On July 25, Univision mistakenly aired an advertisement wishing Puerto Rico a happy independence day. The company apologized for its mistake the next day by posting an announcement on Twitter.
Puerto Rico is a territory of the United States. It is not independent. The Island has local autonomy, which was granted by Congress and began on July 25, 1952. But it is still a territory.
Univision is not alone in its mistake. Confusion over Puerto Rico’s political status has plagued the Island ever since Congress approved the 1952 Puerto Rican constitution entitled, “The Constitution of the Commonwealth of Puerto Rico.” Upon enactment, people in Puerto Rico and throughout the broader U.S. began to refer to Puerto Rico as a “Commonwealth.”
While the “Commonwealth” label is technically correct, it is also meaningless. Puerto Rico is a territory. Congress was explicit when it enacted legislation in the 1950’s that Puerto Rico’s new power was limited to internal self-government. The U.S. House of Representatives and Senate were both clear that the new constitution “would not change Puerto Rico’s fundamental political, social, and economic relationship to the United States.” Upon signing the 1952 legislation, President Truman stated that “local self-government will be vested in the people of Puerto Rico,” not expanded national powers.

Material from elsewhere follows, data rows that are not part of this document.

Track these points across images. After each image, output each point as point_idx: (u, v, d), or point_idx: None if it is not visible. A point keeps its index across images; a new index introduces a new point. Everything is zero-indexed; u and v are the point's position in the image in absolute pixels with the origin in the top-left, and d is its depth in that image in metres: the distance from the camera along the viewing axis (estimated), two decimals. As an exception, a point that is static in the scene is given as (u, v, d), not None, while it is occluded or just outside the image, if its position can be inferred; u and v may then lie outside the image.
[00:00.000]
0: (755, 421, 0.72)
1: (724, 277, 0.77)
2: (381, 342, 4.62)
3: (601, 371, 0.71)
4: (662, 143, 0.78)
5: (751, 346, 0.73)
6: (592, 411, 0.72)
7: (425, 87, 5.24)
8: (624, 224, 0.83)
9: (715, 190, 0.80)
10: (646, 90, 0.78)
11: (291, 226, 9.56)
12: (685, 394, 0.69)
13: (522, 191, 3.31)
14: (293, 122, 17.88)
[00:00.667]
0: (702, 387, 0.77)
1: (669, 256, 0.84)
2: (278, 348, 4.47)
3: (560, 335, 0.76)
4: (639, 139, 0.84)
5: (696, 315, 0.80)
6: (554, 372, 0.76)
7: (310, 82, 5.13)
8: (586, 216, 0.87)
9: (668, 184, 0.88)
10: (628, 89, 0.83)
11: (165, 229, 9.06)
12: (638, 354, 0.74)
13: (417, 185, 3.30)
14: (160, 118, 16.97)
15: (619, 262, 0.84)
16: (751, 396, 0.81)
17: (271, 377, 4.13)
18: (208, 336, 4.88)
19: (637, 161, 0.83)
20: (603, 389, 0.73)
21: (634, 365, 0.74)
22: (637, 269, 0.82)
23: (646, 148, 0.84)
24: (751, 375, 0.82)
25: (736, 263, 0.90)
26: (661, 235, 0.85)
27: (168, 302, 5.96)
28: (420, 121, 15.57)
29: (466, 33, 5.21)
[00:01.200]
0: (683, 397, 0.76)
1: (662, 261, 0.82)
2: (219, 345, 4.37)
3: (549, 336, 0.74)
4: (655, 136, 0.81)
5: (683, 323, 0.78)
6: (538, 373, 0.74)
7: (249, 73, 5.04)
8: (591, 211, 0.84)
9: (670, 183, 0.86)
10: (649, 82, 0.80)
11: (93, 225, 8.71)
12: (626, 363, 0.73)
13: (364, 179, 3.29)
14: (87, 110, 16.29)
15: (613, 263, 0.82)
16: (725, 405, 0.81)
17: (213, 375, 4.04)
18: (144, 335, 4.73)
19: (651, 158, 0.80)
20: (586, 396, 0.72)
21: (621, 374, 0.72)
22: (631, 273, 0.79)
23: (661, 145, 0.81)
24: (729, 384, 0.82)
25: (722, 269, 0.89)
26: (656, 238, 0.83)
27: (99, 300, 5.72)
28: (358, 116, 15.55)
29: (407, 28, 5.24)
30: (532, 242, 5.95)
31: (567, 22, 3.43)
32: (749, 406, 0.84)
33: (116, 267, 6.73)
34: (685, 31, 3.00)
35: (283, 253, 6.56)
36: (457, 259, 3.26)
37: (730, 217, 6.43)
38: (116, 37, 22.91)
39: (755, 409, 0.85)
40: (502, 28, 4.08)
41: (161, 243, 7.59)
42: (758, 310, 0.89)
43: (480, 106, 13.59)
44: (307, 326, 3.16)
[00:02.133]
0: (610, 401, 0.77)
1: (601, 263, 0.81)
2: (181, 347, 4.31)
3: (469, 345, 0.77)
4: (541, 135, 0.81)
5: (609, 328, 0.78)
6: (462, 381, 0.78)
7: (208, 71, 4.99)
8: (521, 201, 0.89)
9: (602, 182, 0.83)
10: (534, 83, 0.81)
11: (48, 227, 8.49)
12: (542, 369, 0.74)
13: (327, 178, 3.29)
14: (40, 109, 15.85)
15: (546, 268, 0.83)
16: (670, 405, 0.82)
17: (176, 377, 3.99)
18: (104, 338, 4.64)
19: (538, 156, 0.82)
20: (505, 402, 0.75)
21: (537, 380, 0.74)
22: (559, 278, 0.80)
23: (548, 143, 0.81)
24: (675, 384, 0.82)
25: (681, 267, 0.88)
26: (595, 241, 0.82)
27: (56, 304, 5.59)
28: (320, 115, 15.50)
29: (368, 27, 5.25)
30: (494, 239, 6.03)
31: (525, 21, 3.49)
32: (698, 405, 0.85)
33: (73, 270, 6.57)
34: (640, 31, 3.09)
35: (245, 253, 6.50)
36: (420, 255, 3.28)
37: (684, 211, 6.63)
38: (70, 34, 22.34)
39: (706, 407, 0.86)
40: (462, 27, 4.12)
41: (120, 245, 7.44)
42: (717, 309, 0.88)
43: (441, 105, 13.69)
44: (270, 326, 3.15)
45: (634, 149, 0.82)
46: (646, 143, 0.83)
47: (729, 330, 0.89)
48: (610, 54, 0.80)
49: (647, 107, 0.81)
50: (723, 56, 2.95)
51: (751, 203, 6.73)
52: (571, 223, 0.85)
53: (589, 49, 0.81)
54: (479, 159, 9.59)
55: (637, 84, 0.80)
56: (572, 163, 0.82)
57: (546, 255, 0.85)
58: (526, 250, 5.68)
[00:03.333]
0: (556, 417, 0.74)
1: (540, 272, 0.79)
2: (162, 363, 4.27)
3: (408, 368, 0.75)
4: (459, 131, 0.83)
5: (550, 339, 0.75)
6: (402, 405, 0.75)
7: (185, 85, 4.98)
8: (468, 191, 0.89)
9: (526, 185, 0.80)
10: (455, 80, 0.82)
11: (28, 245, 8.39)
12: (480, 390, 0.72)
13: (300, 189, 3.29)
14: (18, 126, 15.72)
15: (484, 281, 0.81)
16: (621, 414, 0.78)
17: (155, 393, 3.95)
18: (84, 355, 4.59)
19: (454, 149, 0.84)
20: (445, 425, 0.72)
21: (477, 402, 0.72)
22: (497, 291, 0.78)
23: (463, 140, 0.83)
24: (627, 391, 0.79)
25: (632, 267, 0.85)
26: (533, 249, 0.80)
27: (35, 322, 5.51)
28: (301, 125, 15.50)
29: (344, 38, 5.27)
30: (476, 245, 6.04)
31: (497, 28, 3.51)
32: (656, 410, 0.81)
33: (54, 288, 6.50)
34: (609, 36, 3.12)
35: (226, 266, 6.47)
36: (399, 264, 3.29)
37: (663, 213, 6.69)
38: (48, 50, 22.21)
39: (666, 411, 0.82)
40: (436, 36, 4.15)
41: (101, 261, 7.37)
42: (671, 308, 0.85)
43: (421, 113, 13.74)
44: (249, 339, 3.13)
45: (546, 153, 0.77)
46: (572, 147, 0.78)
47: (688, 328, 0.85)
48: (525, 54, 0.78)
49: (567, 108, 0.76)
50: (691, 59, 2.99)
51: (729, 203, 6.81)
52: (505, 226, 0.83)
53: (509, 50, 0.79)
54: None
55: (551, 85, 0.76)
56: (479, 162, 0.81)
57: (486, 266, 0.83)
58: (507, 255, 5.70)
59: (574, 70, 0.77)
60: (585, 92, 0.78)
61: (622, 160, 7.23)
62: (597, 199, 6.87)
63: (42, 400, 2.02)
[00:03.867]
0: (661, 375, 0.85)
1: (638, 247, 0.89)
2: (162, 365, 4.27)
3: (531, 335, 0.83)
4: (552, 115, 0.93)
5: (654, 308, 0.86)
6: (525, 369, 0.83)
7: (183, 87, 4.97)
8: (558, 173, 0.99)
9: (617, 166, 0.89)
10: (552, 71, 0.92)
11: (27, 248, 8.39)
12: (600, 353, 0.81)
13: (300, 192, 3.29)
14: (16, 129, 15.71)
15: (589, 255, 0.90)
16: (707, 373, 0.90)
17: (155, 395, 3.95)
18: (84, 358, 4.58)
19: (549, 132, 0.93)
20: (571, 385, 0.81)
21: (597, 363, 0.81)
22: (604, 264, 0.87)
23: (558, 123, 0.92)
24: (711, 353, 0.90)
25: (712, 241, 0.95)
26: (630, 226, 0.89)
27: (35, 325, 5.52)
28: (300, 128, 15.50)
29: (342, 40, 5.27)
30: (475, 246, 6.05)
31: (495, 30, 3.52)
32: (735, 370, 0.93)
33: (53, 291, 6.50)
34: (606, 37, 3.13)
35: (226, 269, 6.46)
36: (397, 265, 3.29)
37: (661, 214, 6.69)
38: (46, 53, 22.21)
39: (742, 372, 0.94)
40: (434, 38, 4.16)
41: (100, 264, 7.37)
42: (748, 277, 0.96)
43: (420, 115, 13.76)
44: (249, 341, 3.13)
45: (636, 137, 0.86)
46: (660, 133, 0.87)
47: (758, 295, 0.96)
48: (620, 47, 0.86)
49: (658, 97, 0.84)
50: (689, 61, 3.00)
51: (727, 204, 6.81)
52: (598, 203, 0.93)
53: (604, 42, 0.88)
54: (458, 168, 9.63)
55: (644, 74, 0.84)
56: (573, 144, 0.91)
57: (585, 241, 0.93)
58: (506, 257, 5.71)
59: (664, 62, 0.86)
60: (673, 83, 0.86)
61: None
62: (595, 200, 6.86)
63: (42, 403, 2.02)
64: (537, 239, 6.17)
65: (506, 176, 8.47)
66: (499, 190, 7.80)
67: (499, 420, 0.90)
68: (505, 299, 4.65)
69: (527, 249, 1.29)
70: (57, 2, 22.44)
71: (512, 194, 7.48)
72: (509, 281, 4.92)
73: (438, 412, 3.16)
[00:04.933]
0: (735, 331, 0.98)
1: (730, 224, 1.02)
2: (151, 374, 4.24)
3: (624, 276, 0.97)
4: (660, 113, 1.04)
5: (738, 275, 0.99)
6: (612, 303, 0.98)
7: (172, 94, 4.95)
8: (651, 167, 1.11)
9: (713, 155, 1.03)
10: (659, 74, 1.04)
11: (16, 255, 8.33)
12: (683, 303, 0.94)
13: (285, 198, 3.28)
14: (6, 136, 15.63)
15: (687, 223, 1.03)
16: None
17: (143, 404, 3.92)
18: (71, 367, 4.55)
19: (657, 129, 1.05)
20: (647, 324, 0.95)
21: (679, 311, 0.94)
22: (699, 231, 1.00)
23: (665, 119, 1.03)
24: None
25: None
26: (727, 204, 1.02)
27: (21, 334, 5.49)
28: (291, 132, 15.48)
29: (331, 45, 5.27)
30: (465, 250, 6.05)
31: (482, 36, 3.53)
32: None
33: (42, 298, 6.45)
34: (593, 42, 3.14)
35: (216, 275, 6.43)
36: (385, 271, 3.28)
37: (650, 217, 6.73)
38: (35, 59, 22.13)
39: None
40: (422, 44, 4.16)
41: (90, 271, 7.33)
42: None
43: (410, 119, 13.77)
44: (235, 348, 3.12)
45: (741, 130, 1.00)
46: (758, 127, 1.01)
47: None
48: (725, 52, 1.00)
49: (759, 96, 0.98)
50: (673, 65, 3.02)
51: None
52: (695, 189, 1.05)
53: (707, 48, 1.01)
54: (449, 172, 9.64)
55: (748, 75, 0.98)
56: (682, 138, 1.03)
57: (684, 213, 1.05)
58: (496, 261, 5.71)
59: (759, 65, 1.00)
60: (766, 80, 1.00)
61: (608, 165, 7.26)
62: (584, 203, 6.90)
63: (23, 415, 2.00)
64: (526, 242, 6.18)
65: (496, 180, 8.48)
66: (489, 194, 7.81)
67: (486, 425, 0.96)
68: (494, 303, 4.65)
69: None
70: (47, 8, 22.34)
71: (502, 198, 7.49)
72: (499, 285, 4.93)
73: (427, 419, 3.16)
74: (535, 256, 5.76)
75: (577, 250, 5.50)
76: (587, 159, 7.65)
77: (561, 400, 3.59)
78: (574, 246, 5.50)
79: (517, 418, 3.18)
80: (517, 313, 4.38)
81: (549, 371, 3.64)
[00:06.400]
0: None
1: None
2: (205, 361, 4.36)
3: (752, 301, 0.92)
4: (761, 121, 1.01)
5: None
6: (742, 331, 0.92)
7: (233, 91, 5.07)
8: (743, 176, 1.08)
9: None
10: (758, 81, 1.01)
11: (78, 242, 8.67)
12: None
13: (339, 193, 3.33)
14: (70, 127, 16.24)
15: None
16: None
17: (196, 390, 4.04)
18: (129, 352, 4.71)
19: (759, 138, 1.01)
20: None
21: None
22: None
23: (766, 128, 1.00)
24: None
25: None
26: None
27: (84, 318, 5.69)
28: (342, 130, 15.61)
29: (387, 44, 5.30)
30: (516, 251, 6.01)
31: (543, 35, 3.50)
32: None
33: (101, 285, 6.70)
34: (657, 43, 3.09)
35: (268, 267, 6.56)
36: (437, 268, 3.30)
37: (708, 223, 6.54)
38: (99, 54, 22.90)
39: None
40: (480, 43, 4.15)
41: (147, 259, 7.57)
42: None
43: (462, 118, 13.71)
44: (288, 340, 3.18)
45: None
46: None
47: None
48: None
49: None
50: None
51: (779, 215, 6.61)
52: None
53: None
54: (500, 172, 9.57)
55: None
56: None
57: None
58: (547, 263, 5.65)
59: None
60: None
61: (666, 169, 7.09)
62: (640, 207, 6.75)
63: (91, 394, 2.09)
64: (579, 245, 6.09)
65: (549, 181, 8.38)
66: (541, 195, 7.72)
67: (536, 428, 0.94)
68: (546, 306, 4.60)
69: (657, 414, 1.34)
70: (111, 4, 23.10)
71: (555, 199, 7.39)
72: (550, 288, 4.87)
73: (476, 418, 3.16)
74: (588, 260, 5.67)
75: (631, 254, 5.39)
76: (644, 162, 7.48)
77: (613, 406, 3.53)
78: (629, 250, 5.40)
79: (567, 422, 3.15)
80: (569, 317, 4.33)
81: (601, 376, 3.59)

Unfortunately, the “Commonwealth” label has taken on a second meaning that is as incorrect as Univision’s independence day mistake. Under this second meaning, Puerto Rico has power beyond anything granted in the U.S. Constitution. In fact, a Puerto Rican “Commonwealth” has more power than any State.
This enhanced “Commonwealth” status has been declared unconstitutional and impossible to implement by authorities throughout the U.S. government, over successive presidencies and Congresses. Yet it is this “Commonwealth” definition – and not a territorial “Commonwealth” – that has been placed on the ballot of Puerto Rico’s past referenda (leading to inconclusive results) and is even found in the “Commonwealth”/PDP platform today. (This platform explicitly calls for “sovereignty of the people of Puerto Rico, to which is not nor should be subject to the plenary powers of the United States Congress.”)
Univision’s mistake was just the latest and most obvious in a series of mischaracterizations about Puerto Rico’s “Commonwealth” political status that has plagued the Island for six decades. If this incident can advance public education and clarify confusion over the “Commonwealth” option it will have served a valuable purpose, particularly as we approach the referendum in November.